⟨

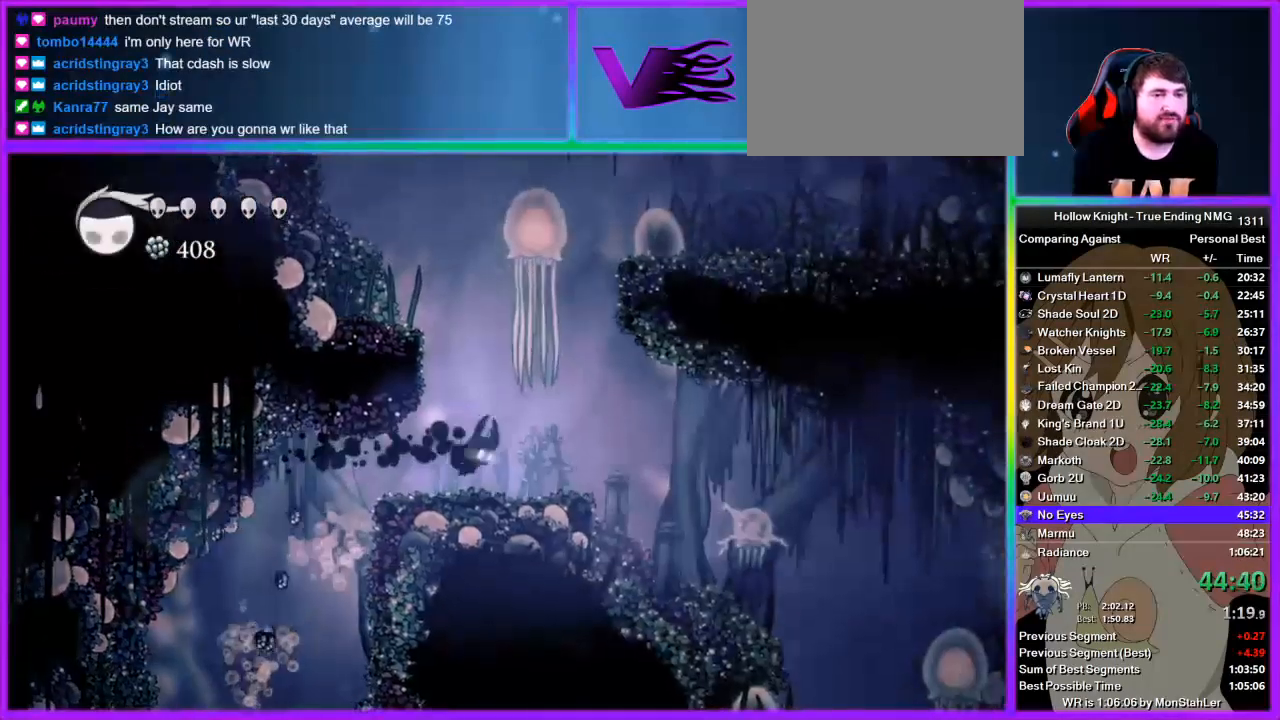
{"buttons": ["CROSS"], "left_stick": "left", "right_stick": "center", "events": [[111, "left_stick", "left"], [200, "CROSS", "down"], [245, "left_stick", "center"], [378, "left_stick", "left"]]}
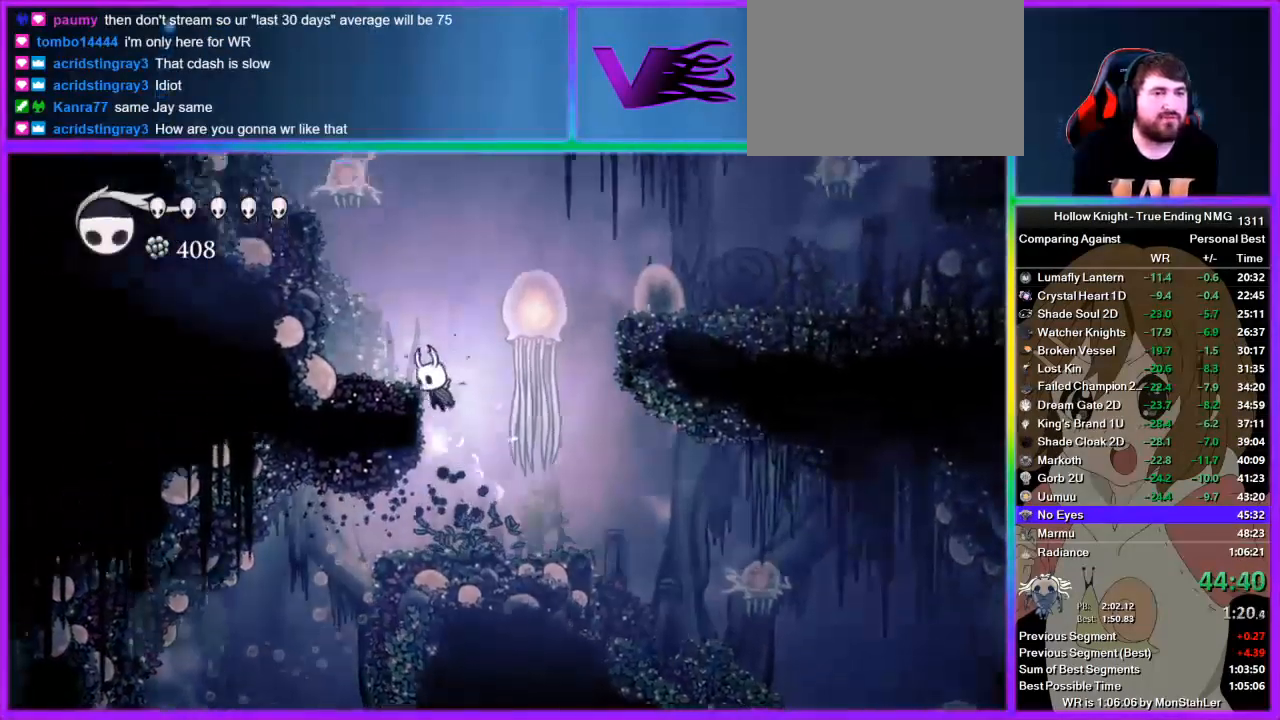
{"buttons": ["CROSS", "SQUARE"], "left_stick": "left", "right_stick": "center", "events": [[133, "CROSS", "up"], [267, "left_stick", "up-left"], [289, "CROSS", "down"], [422, "SQUARE", "down"], [467, "left_stick", "left"]]}
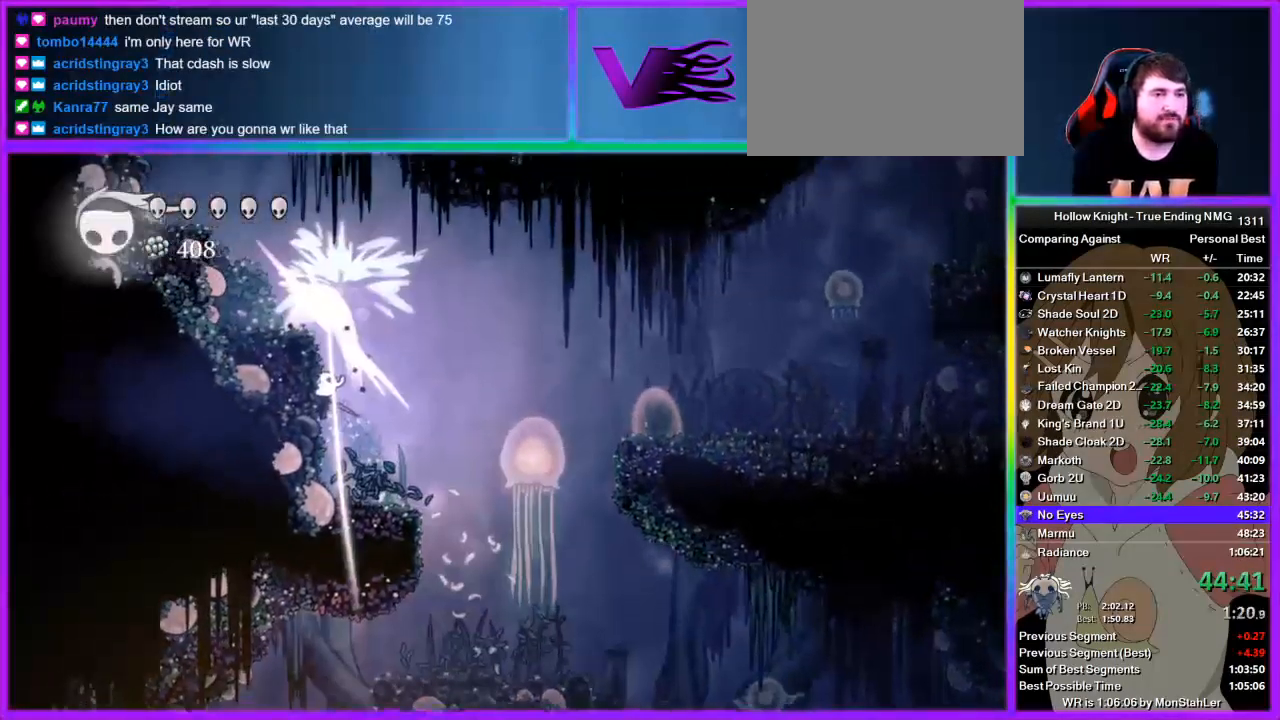
{"buttons": ["CROSS"], "left_stick": "left", "right_stick": "center", "events": [[45, "SQUARE", "up"], [89, "CROSS", "up"], [156, "CROSS", "down"]]}
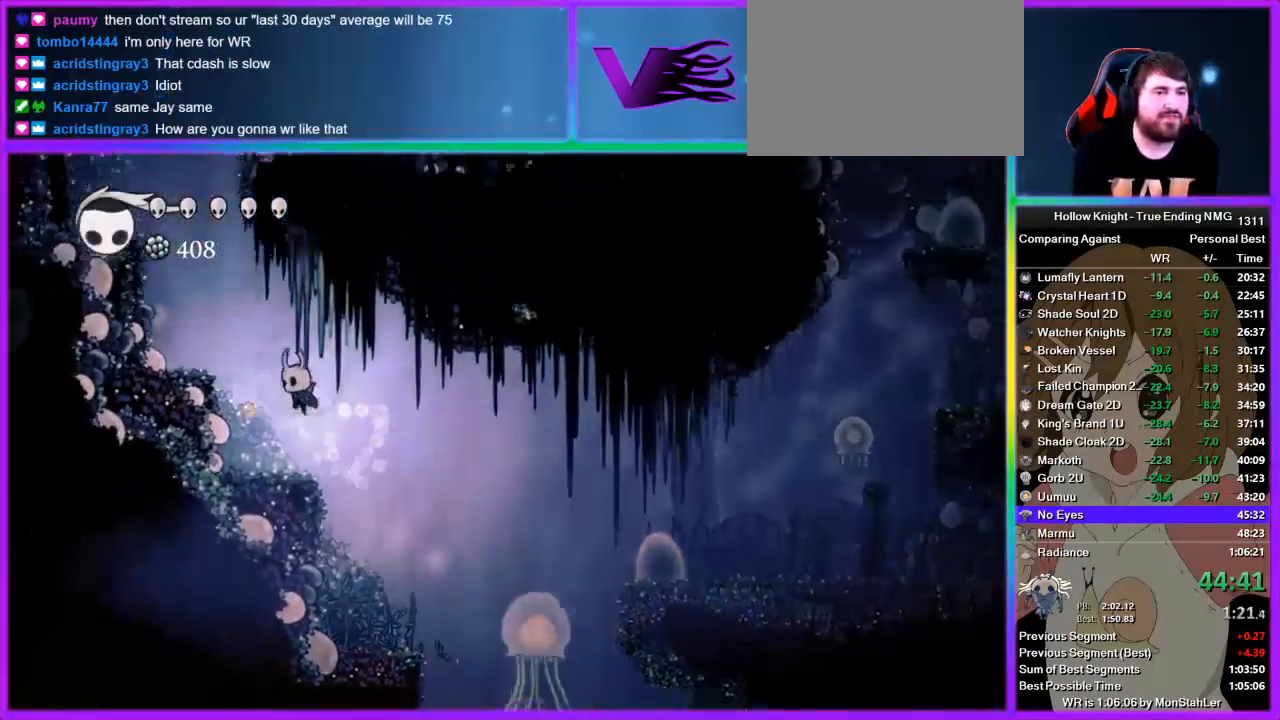
{"buttons": ["CROSS"], "left_stick": "left", "right_stick": "center", "events": [[67, "CROSS", "up"], [89, "CROSS", "down"]]}
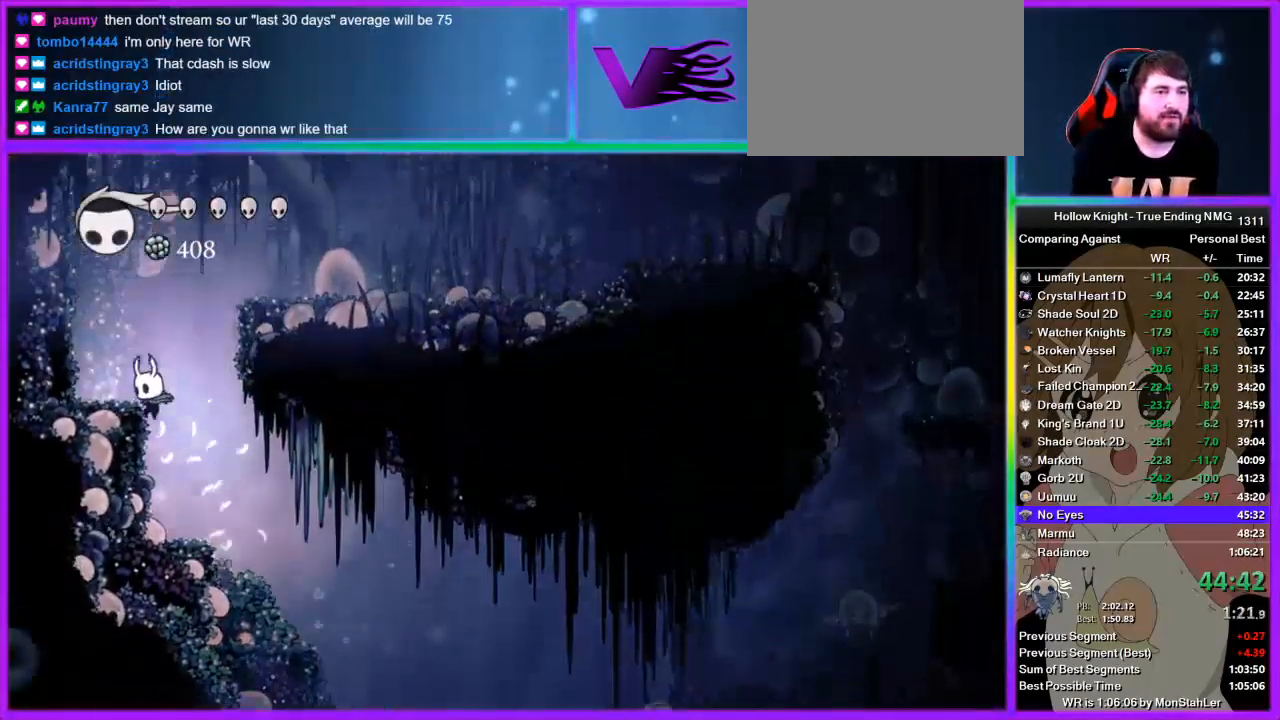
{"buttons": [], "left_stick": "right", "right_stick": "center", "events": [[89, "CROSS", "up"], [178, "CROSS", "down"], [222, "left_stick", "right"], [489, "CROSS", "up"]]}
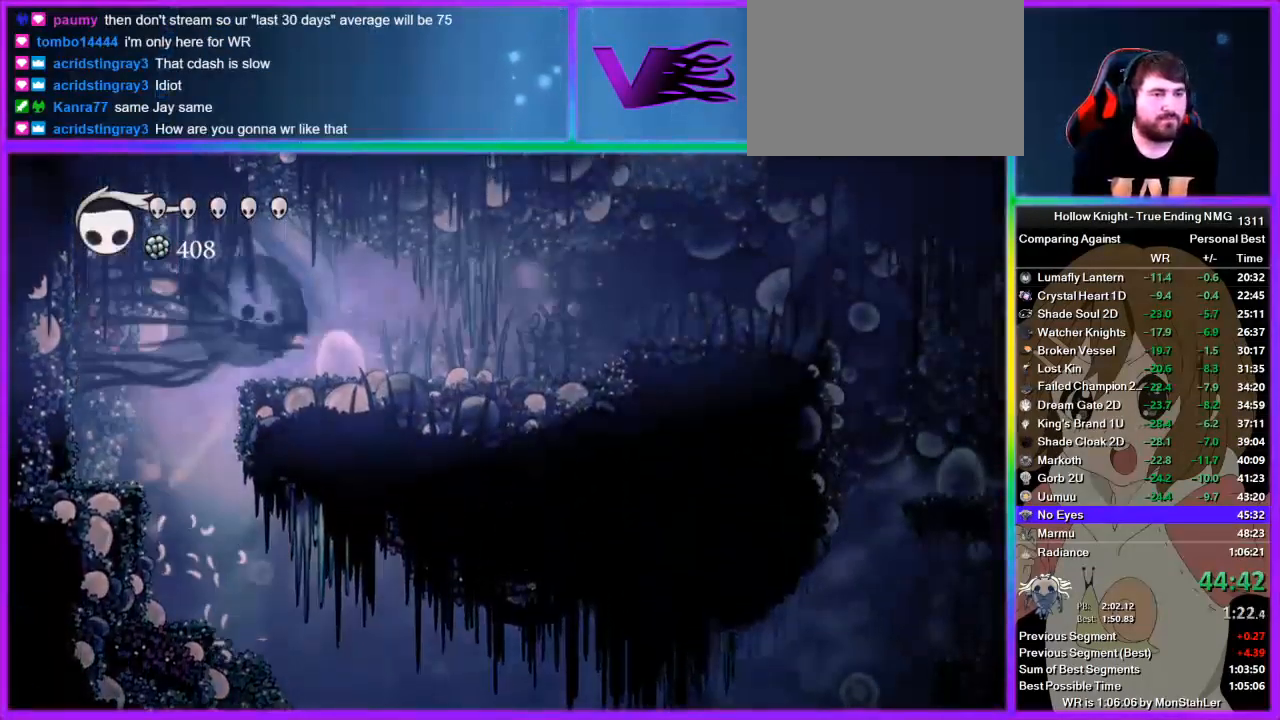
{"buttons": [], "left_stick": "right", "right_stick": "center", "events": []}
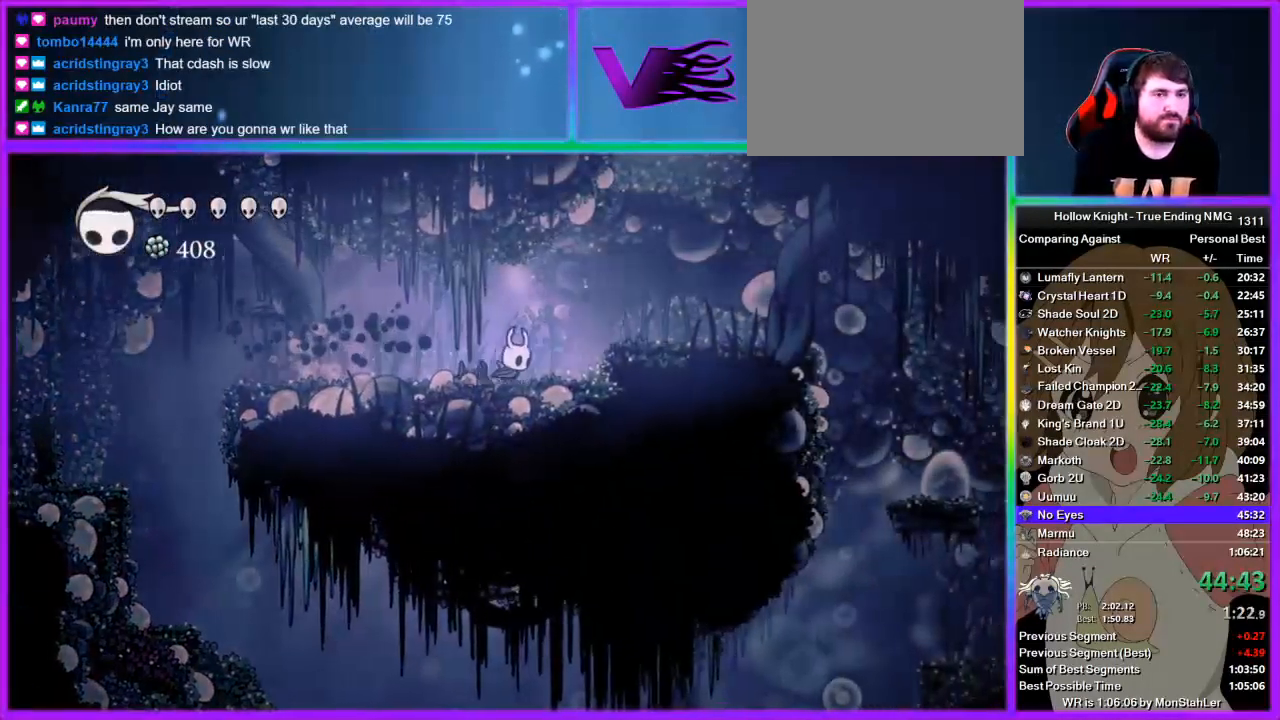
{"buttons": ["CROSS"], "left_stick": "right", "right_stick": "center", "events": [[45, "CROSS", "down"], [267, "CROSS", "up"], [333, "CROSS", "down"]]}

⟩

Repeat every entry above word for word, and include no pictures.

{"buttons": ["CROSS"], "left_stick": "left", "right_stick": "center", "events": [[111, "left_stick", "left"], [200, "CROSS", "down"], [245, "left_stick", "center"], [378, "left_stick", "left"]]}
{"buttons": ["CROSS", "SQUARE"], "left_stick": "left", "right_stick": "center", "events": [[133, "CROSS", "up"], [267, "left_stick", "up-left"], [289, "CROSS", "down"], [422, "SQUARE", "down"], [467, "left_stick", "left"]]}
{"buttons": ["CROSS"], "left_stick": "left", "right_stick": "center", "events": [[45, "SQUARE", "up"], [89, "CROSS", "up"], [156, "CROSS", "down"]]}
{"buttons": ["CROSS"], "left_stick": "left", "right_stick": "center", "events": [[67, "CROSS", "up"], [89, "CROSS", "down"]]}
{"buttons": [], "left_stick": "right", "right_stick": "center", "events": [[89, "CROSS", "up"], [178, "CROSS", "down"], [222, "left_stick", "right"], [489, "CROSS", "up"]]}
{"buttons": [], "left_stick": "right", "right_stick": "center", "events": []}
{"buttons": ["CROSS"], "left_stick": "right", "right_stick": "center", "events": [[45, "CROSS", "down"], [267, "CROSS", "up"], [333, "CROSS", "down"]]}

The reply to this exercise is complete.